— Input data —
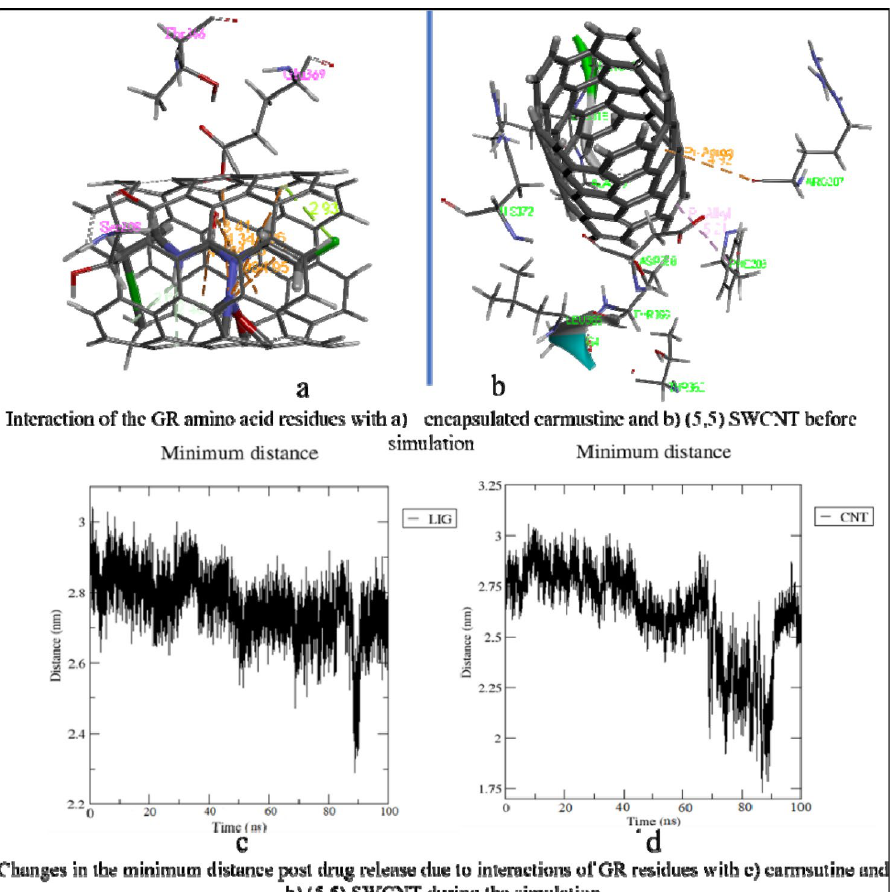
Figure 6. Impact of interactions of GR amino acid with the drug and the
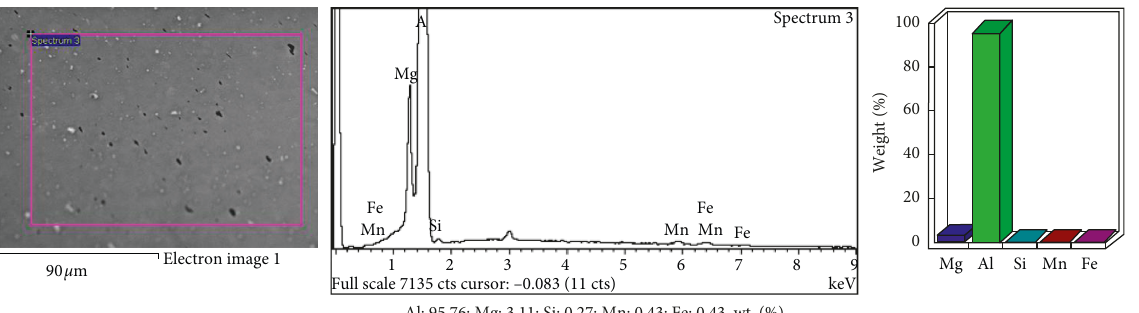
Figure 6: Example of EDS analysis at SZ of sample welded at 140mm/min. (a) Scanned area; (b) element histogram; (c) quantitative EDS results.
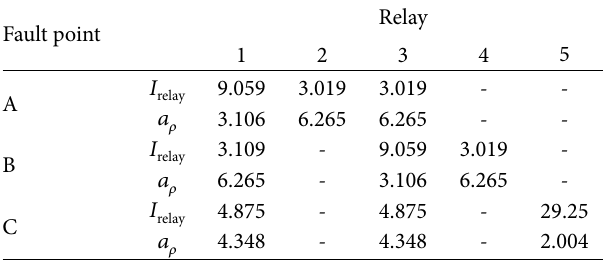
Figure 7: Comparison of the graphical representation of the optimal TMS with the RTO algorithm and GA for Case 2.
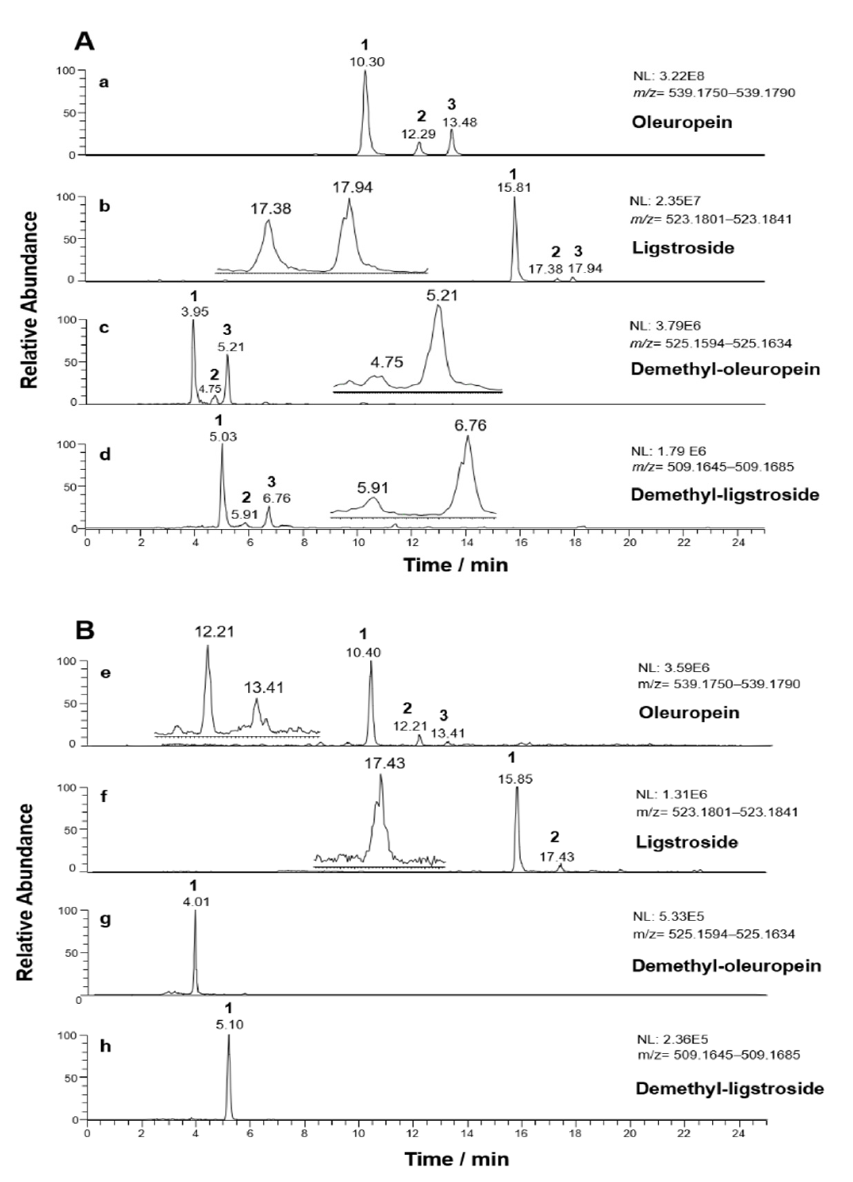
Figure 2. Extracted Ion Current (XIC) chromatograms (extraction window width: 0.0040 m / z units) obtained after RPLC-ESI(-)-FTMS analyses of Coratina leaves ( A ) and drupes ( B ) extracts for exact m / z ratios corresponding to the [M-H] − ions of oleuropein (panels a , e ), ligstroside (panels b , f ), and the respective demethylated forms (panels c , g and d , h ).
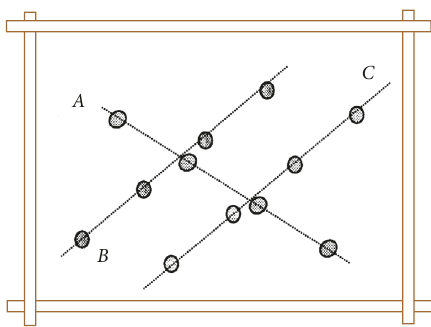
Figure 3: Resistivity using four electrodes at various spots in the same area to minimize influence of rebars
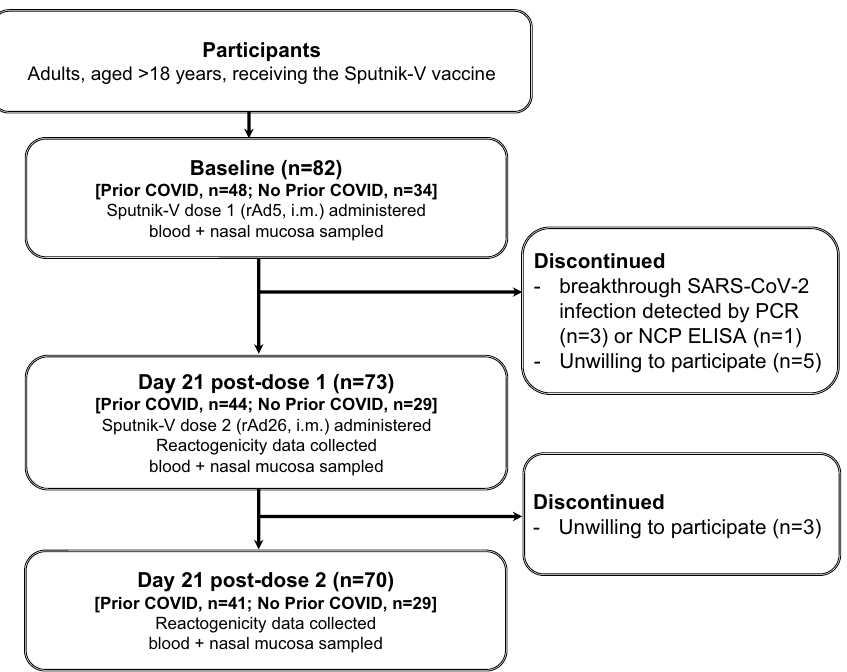
Figure 1. Screening and recruitment flow chart. See the Methods for detailed study inclusion criteria. rAd recombinant adenovirus, i.m. intramuscular, NCP nucleoprotein.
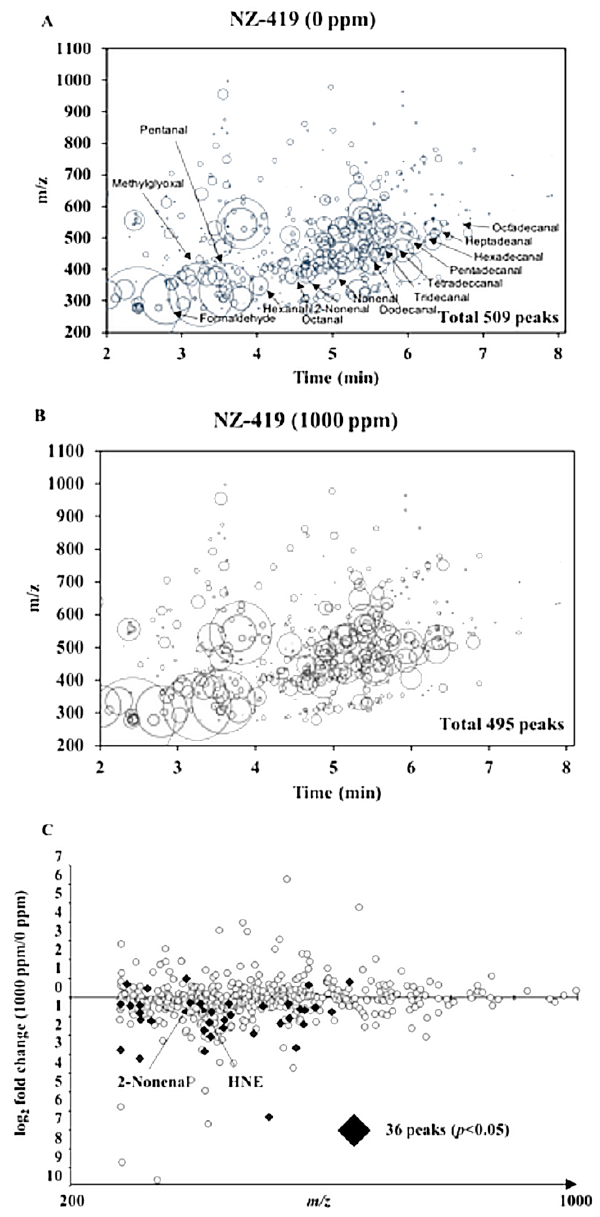
Figure 5. Reactive carbonyl species (RCs) maps plotting free RCs detected in the serum samples of Min mice. All free RCs detected in the serum samples taken from 0 ( A ) or 1000 ( B ) ppm NZ ‐ 419 ‐ treated Min mice are shown. The RCs are plotted as circles as a function of their retention times (horizontal axis) and m / z values (vertical axis). The areas of the circles represent the intensities of the peaks of the RCs relative to that of the internal standard (IS). The RCs abbreviations are listed in the Materials and Methods section. ( C ) The comparative RCs profiles of the serum samples from 1000 ppm NZ ‐ 419 ‐ treated Min mice. The closed diamonds indicate that the RCs levels were significantly different between non ‐ treated and NZ ‐ 419 ‐ treated mice ( p < 0.05).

— Exercise description —
For each line of the data that has the word "with", report that line.

— Expected answer —
Figure 6. Impact of interactions of GR amino acid with the drug and the
Figure 7: Comparison of the graphical representation of the optimal TMS with the RTO algorithm and GA for Case 2.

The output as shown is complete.